> [Stored data entries]

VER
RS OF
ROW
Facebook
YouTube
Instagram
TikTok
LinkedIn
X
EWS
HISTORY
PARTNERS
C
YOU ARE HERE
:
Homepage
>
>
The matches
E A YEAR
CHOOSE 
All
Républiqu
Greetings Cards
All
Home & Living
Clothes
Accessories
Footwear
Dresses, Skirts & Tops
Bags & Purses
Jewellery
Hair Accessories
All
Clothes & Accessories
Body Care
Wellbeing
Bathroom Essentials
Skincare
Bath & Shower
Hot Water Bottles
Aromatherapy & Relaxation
* * *
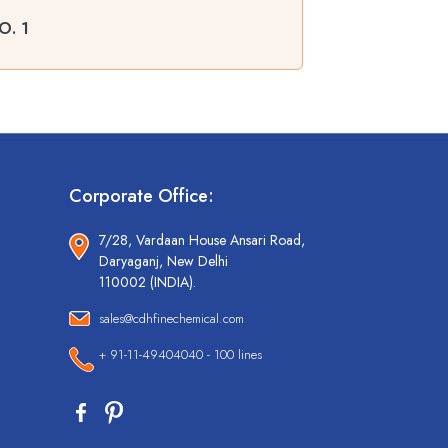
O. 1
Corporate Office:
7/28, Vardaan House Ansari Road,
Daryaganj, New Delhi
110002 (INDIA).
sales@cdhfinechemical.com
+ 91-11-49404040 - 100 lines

> [Your instructions]
Give only the number of lines in the entries above that contain the string "Accessories", with case counting.

> [Result]
3